====== Dataset extract ======
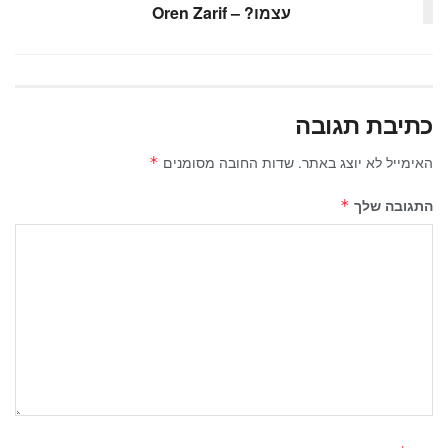
עצמו? – Oren Zarif
כתיבת תגובה
האימייל לא יוצג באתר.
שדות החובה מסומנים
*
התגובה שלך
*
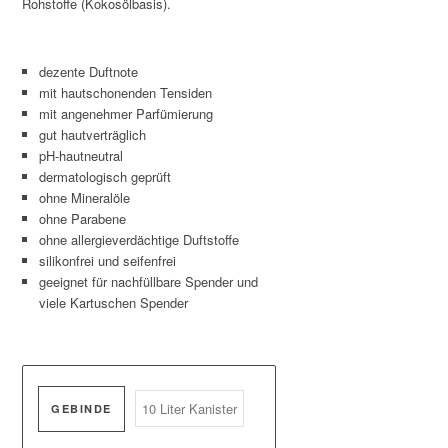
Rohstoffe (Kokosölbasis).
dezente Duftnote
mit hautschonenden Tensiden
mit angenehmer Parfümierung
gut hautverträglich
pH-hautneutral
dermatologisch geprüft
ohne Mineralöle
ohne Parabene
ohne allergieverdächtige Duftstoffe
silikonfrei und seifenfrei
geeignet für nachfüllbare Spender und
viele Kartuschen Spender
GEBINDE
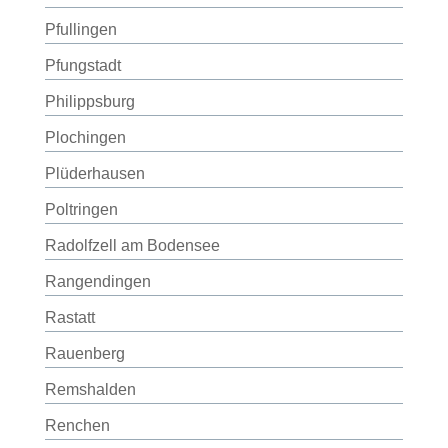
Pfullingen
Pfungstadt
Philippsburg
Plochingen
Plüderhausen
Poltringen
Radolfzell am Bodensee
Rangendingen
Rastatt
Rauenberg
Remshalden
Renchen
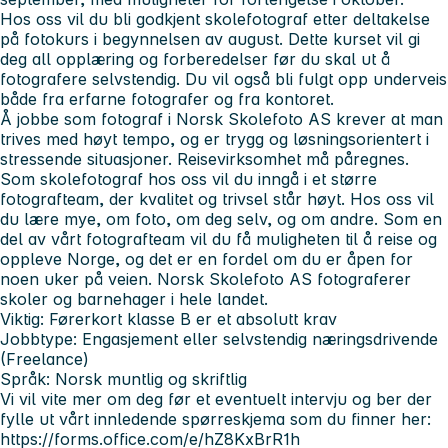
Hos oss vil du bli godkjent skolefotograf etter deltakelse
på fotokurs i begynnelsen av august. Dette kurset vil gi
deg all opplæring og forberedelser før du skal ut å
fotografere selvstendig. Du vil også bli fulgt opp underveis
både fra erfarne fotografer og fra kontoret.
Å jobbe som fotograf i Norsk Skolefoto AS krever at man
trives med høyt tempo, og er trygg og løsningsorientert i
stressende situasjoner. Reisevirksomhet må påregnes.
Som skolefotograf hos oss vil du inngå i et større
fotografteam, der kvalitet og trivsel står høyt. Hos oss vil
du lære mye, om foto, om deg selv, og om andre. Som en
del av vårt fotografteam vil du få muligheten til å reise og
oppleve Norge, og det er en fordel om du er åpen for
noen uker på veien. Norsk Skolefoto AS fotograferer
skoler og barnehager i hele landet.
Viktig: Førerkort klasse B er et absolutt krav
Jobbtype:
Engasjement eller selvstendig næringsdrivende
(Freelance)
Språk:
Norsk muntlig og skriftlig
Vi vil vite mer om deg før et eventuelt intervju og ber der
fylle ut vårt innledende spørreskjema som du finner her:
https://forms.office.com/e/hZ8KxBrR1h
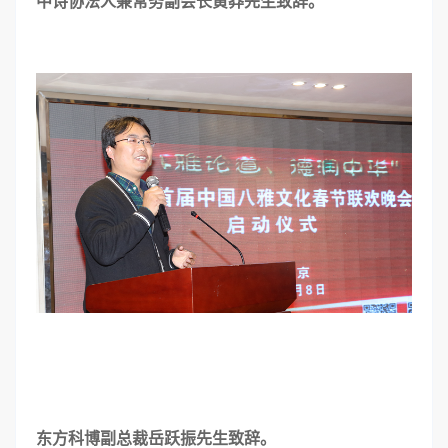
中诗协法人兼常务副会长黄莽先生致辞。
东方科博副总裁岳跃振先生致辞。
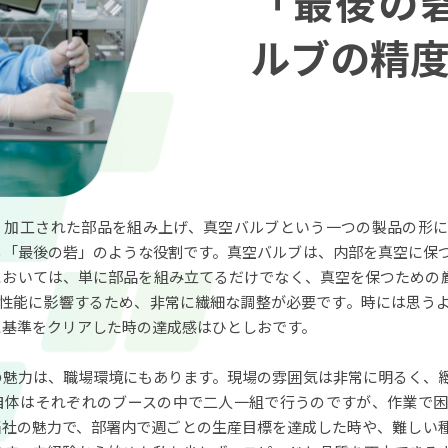
「最後の
ルブの精
、加工された部品を組み上げ、真空バルブという一つの製品の形に
る「最後の砦」のような役割です。真空バルブは、内部を真空に保
おいては、単に部品を組み立てるだけでなく、真空を保つための厳
が性能に影響するため、非常に繊細な調整が必要です。時には思う
に基準をクリアした時の達成感はひとしおです。
の魅力は、職場環境にもあります。現場の雰囲気は非常に明るく、
自体はそれぞれのブースの中で二人一組で行うのですが、作業で困
当社の魅力で、部署内で週ごとの生産目標を達成した時や、難しい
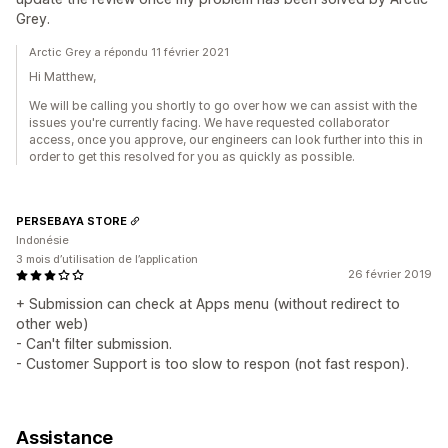
Grey.
Arctic Grey a répondu 11 février 2021
Hi Matthew,
We will be calling you shortly to go over how we can assist with the
issues you're currently facing. We have requested collaborator
access, once you approve, our engineers can look further into this in
order to get this resolved for you as quickly as possible.
PERSEBAYA STORE
Indonésie
3 mois d’utilisation de l’application
26 février 2019
+ Submission can check at Apps menu (without redirect to
other web)
- Can't filter submission.
- Customer Support is too slow to respon (not fast respon).
Assistance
======
Convert the lines of the listing above into a single numbered list, and leave out the pictures and any blank lines.

1. עצמו? – Oren Zarif
2. כתיבת תגובה
3. האימייל לא יוצג באתר.
4. שדות החובה מסומנים
5. *
6. התגובה שלך
7. *
8. Rohstoffe (Kokosölbasis).
9. dezente Duftnote
10. mit hautschonenden Tensiden
11. mit angenehmer Parfümierung
12. gut hautverträglich
13. pH-hautneutral
14. dermatologisch geprüft
15. ohne Mineralöle
16. ohne Parabene
17. ohne allergieverdächtige Duftstoffe
18. silikonfrei und seifenfrei
19. geeignet für nachfüllbare Spender und
20. viele Kartuschen Spender
21. GEBINDE
22. Pfullingen
23. Pfungstadt
24. Philippsburg
25. Plochingen
26. Plüderhausen
27. Poltringen
28. Radolfzell am Bodensee
29. Rangendingen
30. Rastatt
31. Rauenberg
32. Remshalden
33. Renchen
34. Hos oss vil du bli godkjent skolefotograf etter deltakelse
35. på fotokurs i begynnelsen av august. Dette kurset vil gi
36. deg all opplæring og forberedelser før du skal ut å
37. fotografere selvstendig. Du vil også bli fulgt opp underveis
38. både fra erfarne fotografer og fra kontoret.
39. Å jobbe som fotograf i Norsk Skolefoto AS krever at man
40. trives med høyt tempo, og er trygg og løsningsorientert i
41. stressende situasjoner. Reisevirksomhet må påregnes.
42. Som skolefotograf hos oss vil du inngå i et større
43. fotografteam, der kvalitet og trivsel står høyt. Hos oss vil
44. du lære mye, om foto, om deg selv, og om andre. Som en
45. del av vårt fotografteam vil du få muligheten til å reise og
46. oppleve Norge, og det er en fordel om du er åpen for
47. noen uker på veien. Norsk Skolefoto AS fotograferer
48. skoler og barnehager i hele landet.
49. Viktig: Førerkort klasse B er et absolutt krav
50. Jobbtype:
51. Engasjement eller selvstendig næringsdrivende
52. (Freelance)
53. Språk:
54. Norsk muntlig og skriftlig
55. Vi vil vite mer om deg før et eventuelt intervju og ber der
56. fylle ut vårt innledende spørreskjema som du finner her:
57. https://forms.office.com/e/hZ8KxBrR1h
58. 中诗协法人兼常务副会长黄莽先生致辞。
59. 东方科博副总裁岳跃振先生致辞。
60. 「最後の
61. ルブの精
62. 、加工された部品を組み上げ、真空バルブという一つの製品の形に
63. る「最後の砦」のような役割です。真空バルブは、内部を真空に保
64. おいては、単に部品を組み立てるだけでなく、真空を保つための厳
65. が性能に影響するため、非常に繊細な調整が必要です。時には思う
66. に基準をクリアした時の達成感はひとしおです。
67. の魅力は、職場環境にもあります。現場の雰囲気は非常に明るく、
68. 自体はそれぞれのブースの中で二人一組で行うのですが、作業で困
69. 当社の魅力で、部署内で週ごとの生産目標を達成した時や、難しい
70. Grey.
71. Arctic Grey a répondu 11 février 2021
72. Hi Matthew,
73. We will be calling you shortly to go over how we can assist with the
74. issues you're currently facing. We have requested collaborator
75. access, once you approve, our engineers can look further into this in
76. order to get this resolved for you as quickly as possible.
77. PERSEBAYA STORE
78. Indonésie
79. 3 mois d’utilisation de l’application
80. 26 février 2019
81. + Submission can check at Apps menu (without redirect to
82. other web)
83. - Can't filter submission.
84. - Customer Support is too slow to respon (not fast respon).
85. Assistance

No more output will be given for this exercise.